▶ [DIRECTIONS]
Once the images are set aside, print the remaining lines below exactly.

▶ [Collected data]
---*---
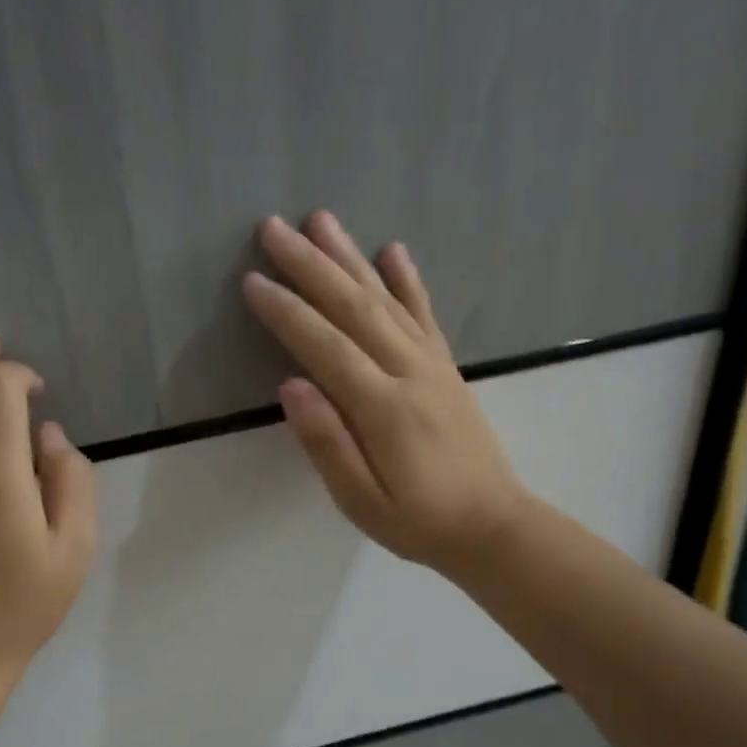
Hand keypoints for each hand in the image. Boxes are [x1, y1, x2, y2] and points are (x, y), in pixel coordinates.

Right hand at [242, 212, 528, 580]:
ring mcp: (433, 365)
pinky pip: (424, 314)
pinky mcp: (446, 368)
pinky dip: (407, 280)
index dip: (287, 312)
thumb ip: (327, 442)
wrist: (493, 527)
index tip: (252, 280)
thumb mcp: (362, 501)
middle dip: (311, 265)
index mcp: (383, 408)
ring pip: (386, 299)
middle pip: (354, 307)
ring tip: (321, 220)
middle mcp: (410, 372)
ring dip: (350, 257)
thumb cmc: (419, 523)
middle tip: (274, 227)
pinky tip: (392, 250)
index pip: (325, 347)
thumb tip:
---*---
▶ [EXERCISE RESPONSE]
Hand keypoints for each hand in the image. Boxes are [x1, y1, x2, y2] and points are (x, y), in pixel coordinates.

Right hand at [242, 212, 528, 580]:
ring mcp: (433, 365)
pinky pip: (424, 314)
pinky mcp: (446, 368)
pinky dip: (407, 280)
index dip: (287, 312)
thumb ip: (327, 442)
wrist: (493, 527)
index tip: (252, 280)
thumb mcp: (362, 501)
middle dip: (311, 265)
index mcp: (383, 408)
ring pip: (386, 299)
middle pip: (354, 307)
ring tip: (321, 220)
middle mcp: (410, 372)
ring dip: (350, 257)
thumb cmc: (419, 523)
middle tip: (274, 227)
pinky tip: (392, 250)
index pip: (325, 347)
thumb tip:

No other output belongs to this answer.